▶ TASKS TO COMPLETE:
a: In the post about writing a mystery series, what title was given to the new novel that followed THE INCONVENIENT CORPSE?
b: Carry the post about writing a mystery series forward from its final sentence.

▶ TEXT SEGMENT:
□ □ □

Sharon Ervin and I have known each other for a long time. We co-authored a book together (my first) called CHIK~LIT FOR FOXY HENS. This collection of novellas written by four Oklahoma authors was a fun task for all of us.
For me writing isn’t an occupation, it’s a love/hate relationship—an ongoing struggle to get the stories out of my head and onto the blank screen I’m facing. One even might compare this process to giving birth.
Characters Fight to Live
While writing my cozy mystery, THE INCONVENIENT CORPSE, the characters became so real to me that I had to make them into a series. I just couldn’t bear saying goodbye. And the next book, I foolishly figured, will be easier. I already have the main characters, I’ll just kill a person or two, (preferably someone I don’t like very much in real life…my ex-husband, perhaps?), supply a villain and a few other suspects, and then sprinkle in some red herrings. What could be easier? This new novel will be more like an exercise in discipline and less like stabbing myself in the heart with a dull knife. (The method I used to create THE INCONVENIENT CORPSE.) I titled this new work SKELETON IN THE CLOSET and began with high hopes.

□ □ □

▶ RECORDS SHOWN:
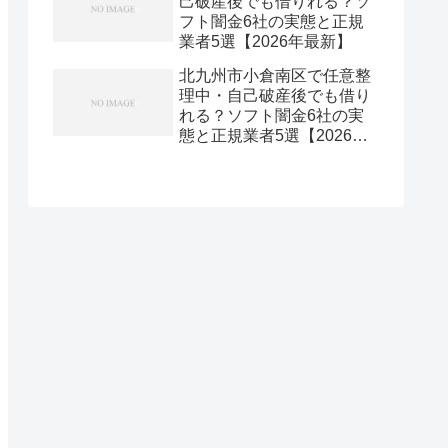
己破産後でも借りれる？ソ
フト闇金6社の実態と正規
業者5選【2026年最新】
北九州市小倉南区で任意整
理中・自己破産後でも借り
れる？ソフト闇金6社の実
態と正規業者5選【2026年
最新】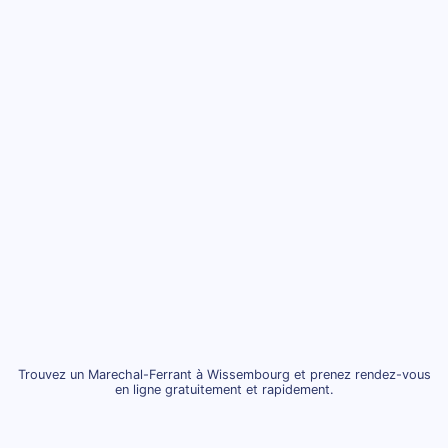
Trouvez un Marechal-Ferrant à Wissembourg et prenez rendez-vous
en ligne gratuitement et rapidement.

□ □ □

▶ ANSWERS PER TASK:
a: SKELETON IN THE CLOSET

b:
Another Illusion Down the Drain
Alas, an easy flow of prose was not to be mine. Innocent as a babe (which is kind of pitiful, when you think of it), I sat at my desk, fingers on keys, and my mind a complete blank. I couldn’t even come up with an opening line that I liked. I tried a few, then left one because I needed something on paper.
Okay, I decided, no need to worry about the opening just yet. I’ll come back to this later and skip to the second scene to write some dialogue and a bit of action. And for that one day my method worked. The ‘Muse’ sat on my shoulder and whispered words into my ear.
“I LOVE WRITING,” I proclaimed to my messy and cluttered office.
Things Have a Way of Turning Out So Badly
The second morning I awoke full of enthusiasm, had coffee, oatmeal and blueberries (breakfast of choice dictated by my cardiologist) and went to work. Following my usual habit, I read a few pages of yesterday’s copy to get me started. Oh crap, I thought! Every word that had been written the day was garbage, good enough only to line the cat’s litter box. My heart sank. Suddenly it seemed as though I was walking through wet concrete—up to my neck—and shod in cast-iron boots.
“I HATE WRITING!” I shouted across the room at my dictionaries.
Luckily I’d walked this path before, so instead of hitting the delete key, I switched to preparing a lesson for a novel writing class I was teaching that evening at Tulsa Community College.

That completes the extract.